In the study, Breyanzi demonstrated a high overall response rate of 97.1% (95% CI: 91.7–99.4) and complete response rate of 94.2% (95% CI: 87.8–97.8), the study’s primary and key secondary endpoints, respectively. Responses were rapid and durable, and demonstrated sustained efficacy with 75.7% (95% CI: 66.0–83.0) of patients in response at 18 months. The safety of Breyanzi in FL is consistent with the well-established safety profile of Breyanzi observed across clinical trials, with no new safety signals observed.

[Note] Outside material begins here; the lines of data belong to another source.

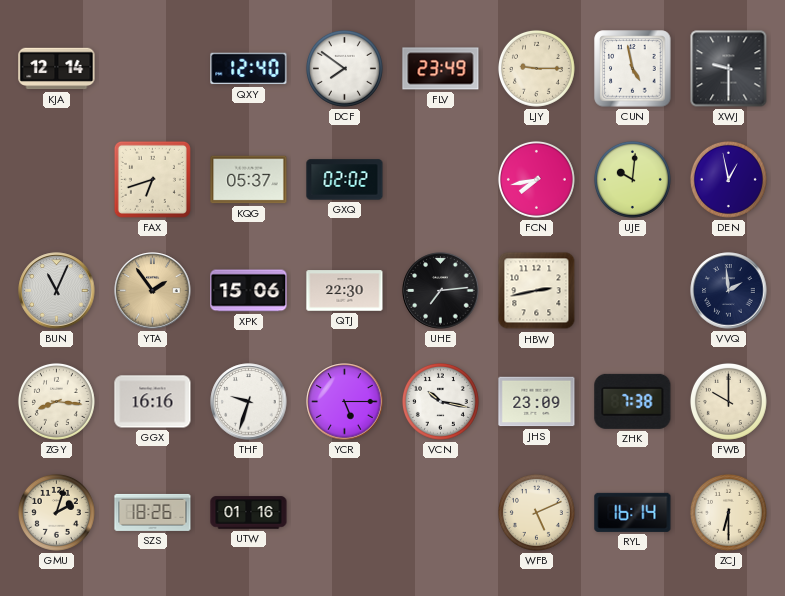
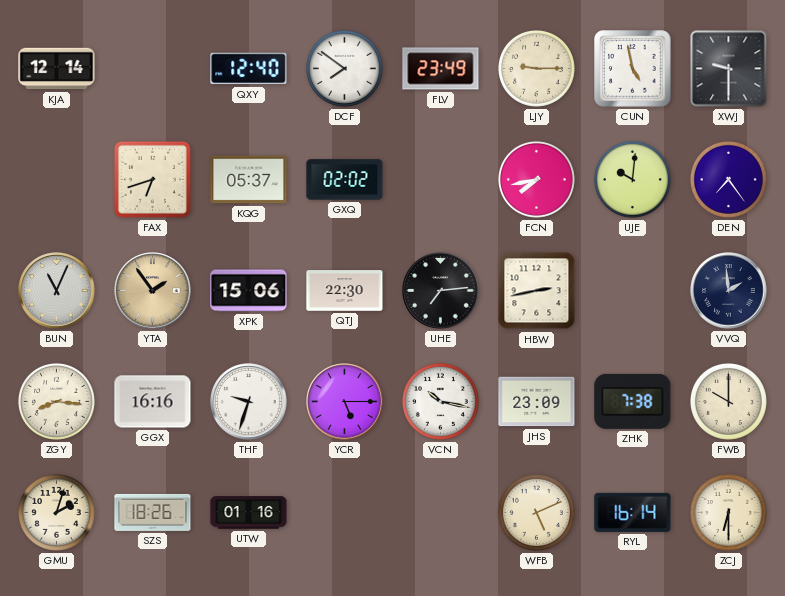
DEN: 12:58 -> 7:24
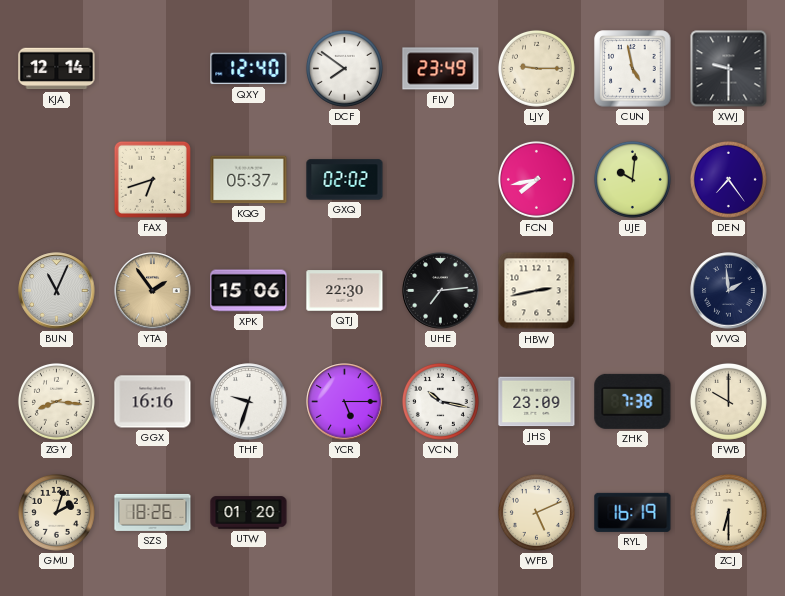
UTW: 01:16 -> 01:20
RYL: 16:14 -> 16:19
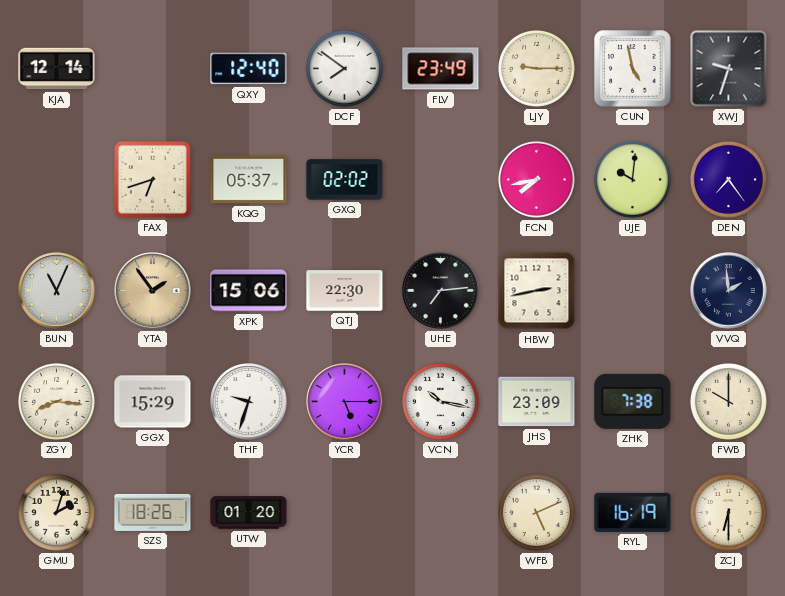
XWJ: 9:30 -> 9:33
GGX: 16:16 -> 15:29
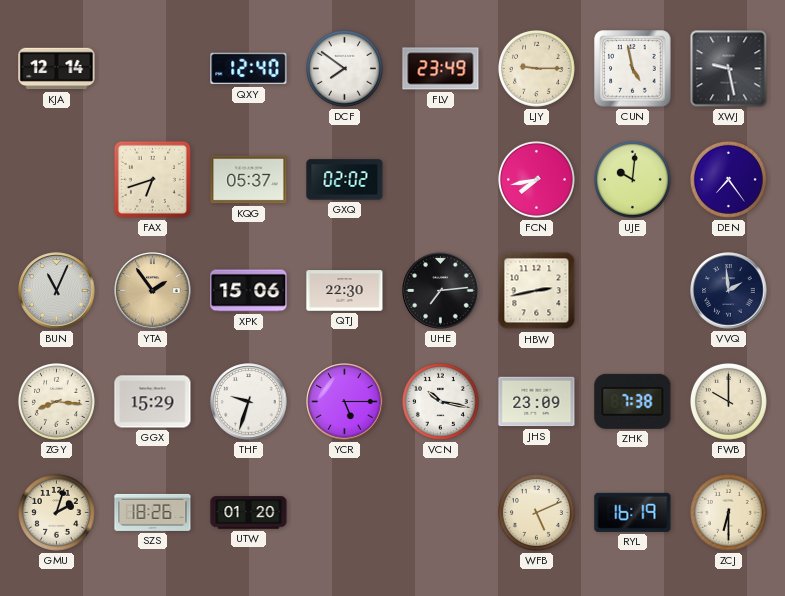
XWJ: 9:33 -> 9:28
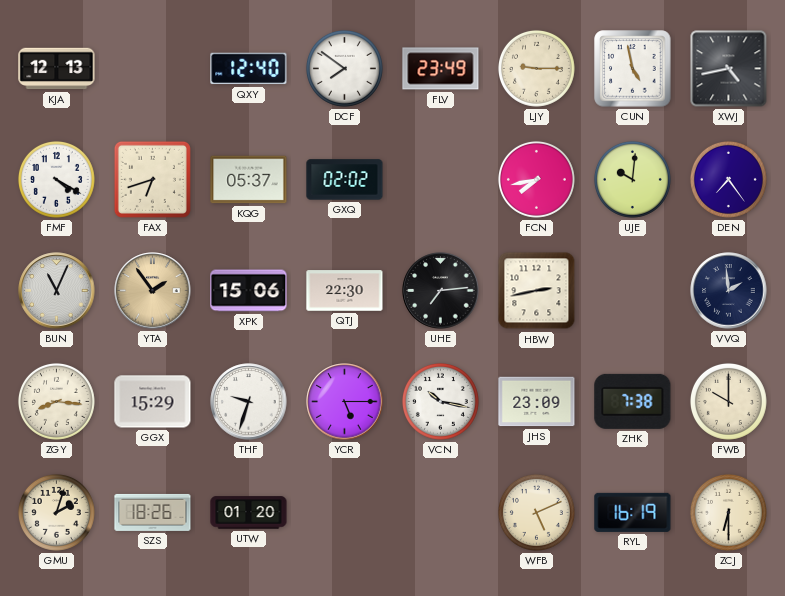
KJA: 12:14 -> 12:13
XWJ: 9:28 -> 4:43
FMF: none -> 4:20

Breyanzi is currently approved in the EU for the treatment of adult patients with relapsed or refractory diffuse large B-cell lymphoma (DLBCL), high grade B-cell lymphoma (HGBCL), primary mediastinal large B-cell lymphoma (PMBCL) and FL grade 3B (FL3B), who relapsed within 12 months from completion of, or are refractory to, first-line chemoimmunotherapy, and for the treatment of adult patients with relapsed or refractory DLBCL, PMBCL, and FL3B after two or more lines of systemic therapy.